HEK 293T cells were co-transfected with PPAR γ1 or PPAR γ1 K222R, HA-ubiquitin and His-MuRF2. The amount of plasmid was 5 µg. After 24 h, cells were incubated with Cycloheximide (CHX, final concentration 60 μg/mL) (Beyotime, Cat. #SC0353) for 3 h and 6 h respectively. Then cells were harvested and total protein was extracted and denatured. Protein concentrations were determined by BCA protein assay kit (Genechem, Cat. #KGPBCA). The preparations were separated on a 10% Bis–Tris gel (200 V, 40 min), transferred to PVDF membrane overnight at 4 °C (400 mA). The membrane was blocked in 5% non-fat milk 1 h at room temperature, then incubated with rabbit anti-PPAR γ1 antibody (Cell Signaling Technology, Cat. #2443, 1:1000). GAPDH was used as an internal control (rabbit anti-GAPDH, BIOSS, Cat. #bs-2188R, 1:5000). Horseradish peroxidase-labeled anti-rabbit secondary antibody (Abbkine, Cat. #A21020, 1:5000) was used to detect the primary antibodies. The blotting was imaged using the CHEMI SCOPE 6300 imaging system (Shanghai, China). (Original blot is presented in Supplementary Fig. S6).

RT-qPCR analysis

Total RNA was isolated using TRIzol reagent according to the manufacturer’s protocols (TIANGEN, Cat. # DP419). c-DNAs were synthesized from total RNA using PrimeScript™ RT Master Mix (Takara, Cat. #RR036A), amplified and analyzed using Green PCR Kit and Real-time PCR. The mRNA levels of PPAR γ1 regulated genes peroxisomal acyl-CoA oxidase 1 (ACOX1), Perilipin2 (PLIN2) and carnitine palmitoyltransferase 1b (CPT1b) were normalized by GAPDH mRNA expression level. Primers as the shows: ACOX1 (forward: CAC AAG TAA ACC AGC GTG TAA A, reverse: GTT CTT AGC CCA CTC AAA CAA G), PLIN2 (forward: TCA ACT CAG ATT GTT GCC AAT G, reverse: TTT GGT GAG TGC ATT TTC TAC G), and CPT1b (forward: AGA AGC ACC AGA ATA TGT ACC G, reverse: GAG AGC TGA CTC CTA GGT ACT T) and GAPDH (forward: ACA CCA TGT ATT CCG GGT CAA T, reverse: TGT GGG CAT CAA TGG ATT TGG). Statistical analyses of RT-PCR were performed using Prism software. Measurements were expressed as mean ± standard deviation (SD). The paired, two-tailed Student’s t-test was used to determine the significance between two groups. p < 0.05 was regarded as statistically significant.

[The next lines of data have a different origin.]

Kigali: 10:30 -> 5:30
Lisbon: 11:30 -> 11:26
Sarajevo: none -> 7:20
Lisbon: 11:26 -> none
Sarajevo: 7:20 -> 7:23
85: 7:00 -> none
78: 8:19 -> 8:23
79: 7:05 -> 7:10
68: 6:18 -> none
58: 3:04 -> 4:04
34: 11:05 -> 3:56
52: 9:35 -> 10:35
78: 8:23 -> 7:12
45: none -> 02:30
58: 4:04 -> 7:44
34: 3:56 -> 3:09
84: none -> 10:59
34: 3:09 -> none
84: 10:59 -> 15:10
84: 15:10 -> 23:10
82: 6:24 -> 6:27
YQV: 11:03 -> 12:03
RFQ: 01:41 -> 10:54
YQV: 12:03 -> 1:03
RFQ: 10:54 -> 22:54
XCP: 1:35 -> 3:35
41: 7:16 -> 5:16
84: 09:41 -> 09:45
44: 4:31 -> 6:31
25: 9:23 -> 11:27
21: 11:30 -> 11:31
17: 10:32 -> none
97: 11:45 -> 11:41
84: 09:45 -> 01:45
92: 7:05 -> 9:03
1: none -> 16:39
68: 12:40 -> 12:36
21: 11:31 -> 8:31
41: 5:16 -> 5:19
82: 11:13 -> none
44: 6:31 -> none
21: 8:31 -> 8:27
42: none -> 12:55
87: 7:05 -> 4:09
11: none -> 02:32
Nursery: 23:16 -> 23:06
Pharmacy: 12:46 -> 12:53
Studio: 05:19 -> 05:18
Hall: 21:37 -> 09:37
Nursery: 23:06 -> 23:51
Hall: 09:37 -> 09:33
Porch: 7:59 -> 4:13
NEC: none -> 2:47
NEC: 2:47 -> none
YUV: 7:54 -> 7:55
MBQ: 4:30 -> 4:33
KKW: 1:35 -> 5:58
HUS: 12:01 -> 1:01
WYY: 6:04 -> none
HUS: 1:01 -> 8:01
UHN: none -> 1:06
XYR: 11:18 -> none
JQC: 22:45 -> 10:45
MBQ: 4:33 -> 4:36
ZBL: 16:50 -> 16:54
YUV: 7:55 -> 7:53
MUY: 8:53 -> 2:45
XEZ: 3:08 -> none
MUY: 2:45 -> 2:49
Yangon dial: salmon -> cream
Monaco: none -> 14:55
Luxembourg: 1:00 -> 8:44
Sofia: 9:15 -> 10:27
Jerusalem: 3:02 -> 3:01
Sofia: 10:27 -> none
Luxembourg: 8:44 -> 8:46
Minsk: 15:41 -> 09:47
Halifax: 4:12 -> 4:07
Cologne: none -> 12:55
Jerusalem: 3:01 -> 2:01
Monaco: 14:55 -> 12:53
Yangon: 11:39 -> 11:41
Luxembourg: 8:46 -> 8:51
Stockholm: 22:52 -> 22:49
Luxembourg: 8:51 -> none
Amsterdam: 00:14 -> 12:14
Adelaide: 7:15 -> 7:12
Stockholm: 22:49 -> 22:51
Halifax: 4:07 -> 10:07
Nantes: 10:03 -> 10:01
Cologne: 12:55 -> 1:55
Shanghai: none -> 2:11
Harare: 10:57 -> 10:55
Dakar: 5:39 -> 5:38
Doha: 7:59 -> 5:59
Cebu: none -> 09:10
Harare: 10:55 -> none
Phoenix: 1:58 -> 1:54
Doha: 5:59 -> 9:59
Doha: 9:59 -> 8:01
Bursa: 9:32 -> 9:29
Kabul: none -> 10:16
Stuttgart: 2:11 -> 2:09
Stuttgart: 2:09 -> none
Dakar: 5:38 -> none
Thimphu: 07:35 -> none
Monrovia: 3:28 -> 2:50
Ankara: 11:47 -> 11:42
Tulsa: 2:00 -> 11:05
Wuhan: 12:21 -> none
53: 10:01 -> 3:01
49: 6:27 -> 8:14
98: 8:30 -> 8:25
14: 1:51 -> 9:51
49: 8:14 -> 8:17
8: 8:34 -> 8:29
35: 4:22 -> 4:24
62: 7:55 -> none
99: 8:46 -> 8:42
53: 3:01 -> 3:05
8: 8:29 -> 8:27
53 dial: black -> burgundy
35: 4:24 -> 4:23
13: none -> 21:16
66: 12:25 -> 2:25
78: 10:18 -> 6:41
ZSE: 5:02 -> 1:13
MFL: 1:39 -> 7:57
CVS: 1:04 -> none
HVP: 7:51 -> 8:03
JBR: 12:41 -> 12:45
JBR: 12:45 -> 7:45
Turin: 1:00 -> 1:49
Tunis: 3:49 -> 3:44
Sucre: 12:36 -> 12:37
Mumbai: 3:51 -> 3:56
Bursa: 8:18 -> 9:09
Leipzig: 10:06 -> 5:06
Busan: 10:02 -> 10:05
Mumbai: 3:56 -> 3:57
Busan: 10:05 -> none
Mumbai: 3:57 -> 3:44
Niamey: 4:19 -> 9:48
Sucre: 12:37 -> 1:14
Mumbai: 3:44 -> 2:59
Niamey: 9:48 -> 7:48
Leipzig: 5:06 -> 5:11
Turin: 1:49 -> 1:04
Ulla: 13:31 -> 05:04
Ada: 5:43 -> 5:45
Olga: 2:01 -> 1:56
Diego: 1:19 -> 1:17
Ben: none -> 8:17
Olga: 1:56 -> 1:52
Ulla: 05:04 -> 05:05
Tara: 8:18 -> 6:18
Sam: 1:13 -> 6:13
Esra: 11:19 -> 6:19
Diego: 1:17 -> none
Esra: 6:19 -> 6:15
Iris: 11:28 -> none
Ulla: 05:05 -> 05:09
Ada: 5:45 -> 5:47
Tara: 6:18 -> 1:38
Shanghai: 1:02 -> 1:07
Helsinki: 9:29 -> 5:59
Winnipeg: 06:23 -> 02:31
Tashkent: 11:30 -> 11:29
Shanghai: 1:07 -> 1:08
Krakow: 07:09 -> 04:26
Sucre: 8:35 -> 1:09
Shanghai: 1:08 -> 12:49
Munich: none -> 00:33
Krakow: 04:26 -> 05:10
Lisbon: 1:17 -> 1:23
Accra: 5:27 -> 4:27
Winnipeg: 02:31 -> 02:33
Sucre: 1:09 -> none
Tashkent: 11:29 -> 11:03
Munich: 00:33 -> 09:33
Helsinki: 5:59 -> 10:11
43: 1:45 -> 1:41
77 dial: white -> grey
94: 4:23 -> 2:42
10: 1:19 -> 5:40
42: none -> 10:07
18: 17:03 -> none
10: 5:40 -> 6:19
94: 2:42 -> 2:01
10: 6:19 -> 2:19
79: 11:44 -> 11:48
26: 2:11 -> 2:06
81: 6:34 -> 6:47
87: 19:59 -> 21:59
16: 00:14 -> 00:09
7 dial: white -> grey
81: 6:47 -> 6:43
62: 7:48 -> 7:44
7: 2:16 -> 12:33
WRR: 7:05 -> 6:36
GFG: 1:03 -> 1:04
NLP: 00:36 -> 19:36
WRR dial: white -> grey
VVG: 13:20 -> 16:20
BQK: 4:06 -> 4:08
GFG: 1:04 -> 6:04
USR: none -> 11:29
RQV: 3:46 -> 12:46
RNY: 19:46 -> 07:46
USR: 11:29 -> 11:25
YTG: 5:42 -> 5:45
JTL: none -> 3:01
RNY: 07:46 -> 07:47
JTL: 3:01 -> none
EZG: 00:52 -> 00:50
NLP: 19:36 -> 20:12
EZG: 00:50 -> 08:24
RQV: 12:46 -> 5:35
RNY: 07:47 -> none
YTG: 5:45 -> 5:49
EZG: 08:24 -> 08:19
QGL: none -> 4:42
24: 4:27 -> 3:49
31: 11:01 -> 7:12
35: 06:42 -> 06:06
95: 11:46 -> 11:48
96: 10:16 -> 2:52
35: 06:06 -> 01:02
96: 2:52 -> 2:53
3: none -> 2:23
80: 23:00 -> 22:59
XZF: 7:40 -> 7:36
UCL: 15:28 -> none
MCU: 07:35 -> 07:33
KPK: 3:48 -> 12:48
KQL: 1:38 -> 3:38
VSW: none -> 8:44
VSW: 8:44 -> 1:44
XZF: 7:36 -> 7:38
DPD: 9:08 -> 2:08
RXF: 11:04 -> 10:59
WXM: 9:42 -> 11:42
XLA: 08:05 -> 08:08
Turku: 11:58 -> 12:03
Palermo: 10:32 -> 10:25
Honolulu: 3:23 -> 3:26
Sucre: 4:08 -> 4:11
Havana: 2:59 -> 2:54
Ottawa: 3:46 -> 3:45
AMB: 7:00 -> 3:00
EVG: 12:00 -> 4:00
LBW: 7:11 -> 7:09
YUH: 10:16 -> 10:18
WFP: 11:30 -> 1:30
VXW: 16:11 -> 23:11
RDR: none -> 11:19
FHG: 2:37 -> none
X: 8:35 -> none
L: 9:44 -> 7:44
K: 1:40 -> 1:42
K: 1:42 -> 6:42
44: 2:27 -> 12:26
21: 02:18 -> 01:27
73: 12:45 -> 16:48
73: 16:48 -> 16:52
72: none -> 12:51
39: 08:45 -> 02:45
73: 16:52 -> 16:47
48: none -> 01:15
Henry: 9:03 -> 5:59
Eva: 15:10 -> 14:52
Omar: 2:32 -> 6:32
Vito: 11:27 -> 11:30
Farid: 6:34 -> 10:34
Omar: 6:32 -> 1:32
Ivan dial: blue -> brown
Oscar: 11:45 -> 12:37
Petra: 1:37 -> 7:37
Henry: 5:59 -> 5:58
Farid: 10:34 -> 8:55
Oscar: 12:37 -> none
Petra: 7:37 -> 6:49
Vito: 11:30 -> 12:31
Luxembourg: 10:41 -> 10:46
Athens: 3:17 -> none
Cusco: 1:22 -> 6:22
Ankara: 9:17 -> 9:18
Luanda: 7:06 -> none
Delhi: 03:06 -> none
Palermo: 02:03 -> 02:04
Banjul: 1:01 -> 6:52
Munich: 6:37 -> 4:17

Establishment of the spatial structure of PPAR γ1 ligating ubiquitin

To display the spatial structure visually, we derived the 3D PPAR γ1 molecular by PyMOL software (version 2.4.0 openvr; DeLano Scientific, San Carlos, CA, USA; https://pymol.org/2/).

Ethics approval and consent to participate

The experimental protocol was approved by the Ethics Review Committee of the General Hospital of Ningxia Medical University (approval number 2020-01), and was conducted following the guidelines of the National Institutes of Health, Animal Care and Use Committee.